Katholieke Encyclopaedie

Uitgeverij Joost van den Vondel (1933-1939)

Gepubliceerd op 22-07-2019

Ghert

betekenis & definitie

Ghert - Pieter Gabriël van, jurist, journalist, philosoof, magnetiseur, * 1782 te BaarleNassau, ♱ 1852 te Den Haag. Studeerde te Leiden, te Jena en weer te Leiden, waar hij in 1808 in de rechten promoveerde.

Te Jena volgde hij colleges van G. W.

F. Hegel, met wien hij hecht bevriend bleef en wiens stelsel hij hartstochtelijk propageerde.

Hij was 1808-’11 ambtenaar aan het ministerie voor Eerediensten, 1816-1831 chef van het dept. voor R.K. Eeredienst en secr. van de commissie uit den Raad van State voor den R.K.

Eeredienst, kenmerkte zich door deskundigheid, ijver en scherpzinnigheid, maar ook door brute manieren en slinksche middelen. Als vurig aanhanger van Hegel’s staatsabsolutisme was hij wars van parlementarisme en persvrijheid, voorstander van dictatuur en, ofschoon practiseerend Katholiek, anticlericaal, vijand van het zgn.

Ultramontanisme, de ziel der caesaro-papistische politiek van Willem I. Het Collegium Philosophicum was zijn schepping, de niet-uitvoering van het Concordaat van 1827 zijn werk.

Vooral Capaccini en Van Bommel hebben zijn invloed op de regeering ondermijnd en de Pélichy eischte bij zijn optreden als directeur-generaal voor R.K.

Eeredienst G. ’s ontslag.

Deze werd sindsdien uit den staatsdienst geweerd en wijdde zich aan het populariseeren van Hegel’s leer en aan de beoefening van het dierlijk magnetisme, waarmee hij verscheiden genezingen zegt te hebben bereikt. Anoniem redigeerde hij 1828-1830 met Jan Wap het maandblad Katholikon, waarin hij de Ned.

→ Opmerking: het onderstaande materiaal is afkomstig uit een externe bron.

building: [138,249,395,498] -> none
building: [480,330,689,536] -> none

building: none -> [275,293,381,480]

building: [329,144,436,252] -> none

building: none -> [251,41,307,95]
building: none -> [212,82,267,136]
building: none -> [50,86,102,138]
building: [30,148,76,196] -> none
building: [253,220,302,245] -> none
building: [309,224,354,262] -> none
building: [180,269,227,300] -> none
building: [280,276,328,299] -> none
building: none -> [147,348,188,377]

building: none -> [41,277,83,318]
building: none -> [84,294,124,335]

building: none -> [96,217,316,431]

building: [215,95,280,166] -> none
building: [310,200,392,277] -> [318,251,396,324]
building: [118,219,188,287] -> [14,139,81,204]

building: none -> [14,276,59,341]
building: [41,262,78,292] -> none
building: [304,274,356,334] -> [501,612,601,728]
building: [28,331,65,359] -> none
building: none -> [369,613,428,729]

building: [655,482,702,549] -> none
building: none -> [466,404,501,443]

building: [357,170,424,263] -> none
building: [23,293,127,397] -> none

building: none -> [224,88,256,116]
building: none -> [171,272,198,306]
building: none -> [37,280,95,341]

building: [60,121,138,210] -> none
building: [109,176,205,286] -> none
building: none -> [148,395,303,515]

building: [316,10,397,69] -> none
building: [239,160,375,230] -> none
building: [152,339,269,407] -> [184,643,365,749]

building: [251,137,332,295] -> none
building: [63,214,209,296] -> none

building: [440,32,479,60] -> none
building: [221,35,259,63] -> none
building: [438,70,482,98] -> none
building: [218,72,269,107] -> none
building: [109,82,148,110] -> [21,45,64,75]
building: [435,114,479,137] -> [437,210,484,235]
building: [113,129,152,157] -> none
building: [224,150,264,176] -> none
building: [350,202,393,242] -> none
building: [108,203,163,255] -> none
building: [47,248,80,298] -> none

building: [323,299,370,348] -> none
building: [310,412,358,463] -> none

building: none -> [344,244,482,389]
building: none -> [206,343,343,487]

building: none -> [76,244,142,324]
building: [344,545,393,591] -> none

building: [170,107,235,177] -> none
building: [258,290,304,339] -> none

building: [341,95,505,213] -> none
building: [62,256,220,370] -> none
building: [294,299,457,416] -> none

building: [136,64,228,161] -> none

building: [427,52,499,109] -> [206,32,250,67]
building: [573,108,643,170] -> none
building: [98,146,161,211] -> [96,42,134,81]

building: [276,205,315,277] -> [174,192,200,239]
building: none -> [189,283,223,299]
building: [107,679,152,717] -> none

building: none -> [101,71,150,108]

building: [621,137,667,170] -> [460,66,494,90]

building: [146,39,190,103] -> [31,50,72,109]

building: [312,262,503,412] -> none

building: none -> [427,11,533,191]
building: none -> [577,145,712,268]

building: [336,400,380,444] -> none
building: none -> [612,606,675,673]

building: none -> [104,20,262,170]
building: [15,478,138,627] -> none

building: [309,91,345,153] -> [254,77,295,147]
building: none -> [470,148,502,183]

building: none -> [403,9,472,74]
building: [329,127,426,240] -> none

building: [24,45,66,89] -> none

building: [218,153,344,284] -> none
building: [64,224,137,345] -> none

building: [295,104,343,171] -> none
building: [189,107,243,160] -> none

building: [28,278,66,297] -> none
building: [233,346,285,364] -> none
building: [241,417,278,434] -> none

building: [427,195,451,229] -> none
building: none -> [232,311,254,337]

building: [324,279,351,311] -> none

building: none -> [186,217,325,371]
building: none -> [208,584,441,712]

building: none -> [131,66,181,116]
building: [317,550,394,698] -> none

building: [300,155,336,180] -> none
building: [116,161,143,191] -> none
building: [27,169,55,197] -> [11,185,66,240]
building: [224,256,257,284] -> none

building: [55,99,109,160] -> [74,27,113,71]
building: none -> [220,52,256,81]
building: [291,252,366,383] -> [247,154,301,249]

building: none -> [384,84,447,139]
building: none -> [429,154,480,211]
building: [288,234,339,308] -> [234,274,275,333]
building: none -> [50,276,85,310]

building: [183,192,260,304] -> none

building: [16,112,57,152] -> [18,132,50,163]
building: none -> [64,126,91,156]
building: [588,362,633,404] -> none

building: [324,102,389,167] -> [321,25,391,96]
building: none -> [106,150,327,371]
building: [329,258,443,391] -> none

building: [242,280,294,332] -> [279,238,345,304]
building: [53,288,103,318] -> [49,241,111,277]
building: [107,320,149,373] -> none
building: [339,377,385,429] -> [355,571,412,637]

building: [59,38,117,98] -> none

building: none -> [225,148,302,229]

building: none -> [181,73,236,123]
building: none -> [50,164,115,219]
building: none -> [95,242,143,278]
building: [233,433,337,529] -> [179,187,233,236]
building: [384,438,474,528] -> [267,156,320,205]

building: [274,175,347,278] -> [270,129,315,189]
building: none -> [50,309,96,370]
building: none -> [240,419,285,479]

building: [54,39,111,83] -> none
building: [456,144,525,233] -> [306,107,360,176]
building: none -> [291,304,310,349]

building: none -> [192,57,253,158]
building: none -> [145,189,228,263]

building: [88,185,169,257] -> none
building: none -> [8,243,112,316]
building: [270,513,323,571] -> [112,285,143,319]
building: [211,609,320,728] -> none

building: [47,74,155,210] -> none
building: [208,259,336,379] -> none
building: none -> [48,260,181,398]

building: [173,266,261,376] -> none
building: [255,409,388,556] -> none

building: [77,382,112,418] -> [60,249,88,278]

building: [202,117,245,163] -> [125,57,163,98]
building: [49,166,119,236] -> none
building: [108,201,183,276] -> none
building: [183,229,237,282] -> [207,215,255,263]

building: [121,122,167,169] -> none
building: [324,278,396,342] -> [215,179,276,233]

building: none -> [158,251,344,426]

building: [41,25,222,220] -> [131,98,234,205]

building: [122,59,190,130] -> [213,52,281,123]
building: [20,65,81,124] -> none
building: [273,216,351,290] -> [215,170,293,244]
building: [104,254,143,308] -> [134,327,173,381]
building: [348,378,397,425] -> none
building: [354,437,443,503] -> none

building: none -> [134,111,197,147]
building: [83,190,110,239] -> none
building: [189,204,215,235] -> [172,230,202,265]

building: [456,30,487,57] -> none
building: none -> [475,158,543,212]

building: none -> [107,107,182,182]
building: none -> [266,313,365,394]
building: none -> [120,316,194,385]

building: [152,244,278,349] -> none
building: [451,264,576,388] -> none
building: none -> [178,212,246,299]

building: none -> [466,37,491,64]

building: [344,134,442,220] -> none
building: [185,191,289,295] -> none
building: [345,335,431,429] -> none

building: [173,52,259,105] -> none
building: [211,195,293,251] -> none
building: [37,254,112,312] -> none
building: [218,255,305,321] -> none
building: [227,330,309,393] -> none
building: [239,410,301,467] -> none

Katholieken in anti-ultramontaanschcn geest trachtte op te voeden. Tweemaal redigeerde hij met W.

Kiehl en J. Bakker Korff een wijsgeerig tijdschrift: het Tijdschr. voor wijsbeg. (1828-1830), en het Athenaeum (1836-1837) beide ter verspreiding van Hegel’s leer.

Hij stierf, na bediend te zijn, te Den Haag.Lit.: Wap, in: Astrea (II 1852, blz. 1 vlg.); Breukelman, in: Nw. Ned. Biogr. Wbk. (I, 938); Rogier, in : Studiën (XXXI, 1934, blz. 115 vlg.); een uitvoeriger publicatie is in voorbereiding. Rogier.